PHILOSOPHICAL REVIEW.


KNOWLEDGE AND LIFE.

UNDER the title Erkennen und Leben[1] I have recently published a book which I should like briefly to introduce to my American colleagues and friends. This can best be done, I think, by sketching the plan of the investigation, and indicating as clearly as possible the way in which it is carried out. The book was originally intended to form part of a larger work. It was primarily personal reasons especially my present stay in America which determined me to publish this introductory part of the work separately. But from the point of view of the subject matter treated it seemed also desirable to define the direction which an investigation of fundamental principles should take, before attempting to carry out the work in detail. On account of the confusion and the great differences of opinion at present prevailing in regard to the theory of knowledge, it was necessary that a critical analysis of the main movements of the time should form a principal part of the undertaking. It is not, however, necessary that such a criticism should yield only negative results: it may also serve as a point of departure for the erection of a positive theory.

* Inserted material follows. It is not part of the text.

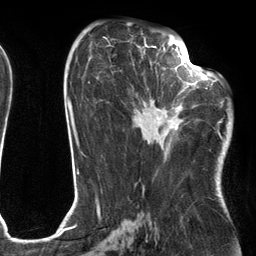
Breast MRI (dynamic contrast-enhanced), one axial slice. Position 64 of 134 along the scan axis. Cropped to one breast. Dynamic contrast-enhanced series, time point 2 of 6 at this slice position (early post-contrast). 3 T. TE 2.7 ms, TR 6.6 ms. 256 × 256 image matrix, field of view 200 × 200 mm. Female patient.
Outlined on this slice (semi-automatic segmentation, software-assisted and operator-edited):
- enhancing-tissue mask used for the functional tumour volume (all voxels passing the contrast-enhancement thresholds inside the analysis volume; usually the tumour): bounding box (x1, y1, x2, y2) in pixels: (133, 54, 204, 139)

Attempts to attain a knowledge of reality may be classified under two main heads: First, such a knowledge is supposed to result from the activity of the peculiar power of the intellect; second, knowledge is construed in terms of life, and in terms of the relations which thought bears to life as instrumental to the purposes of the latter. It is clear that knowledge gained by either one of these methods is very different from that obtained through the other.

  1. Erkennen und Leben, Leipzig, Quelle und Meyer, pp. v, 165. An English translation will shortly appear from the press of Williams and Norgate.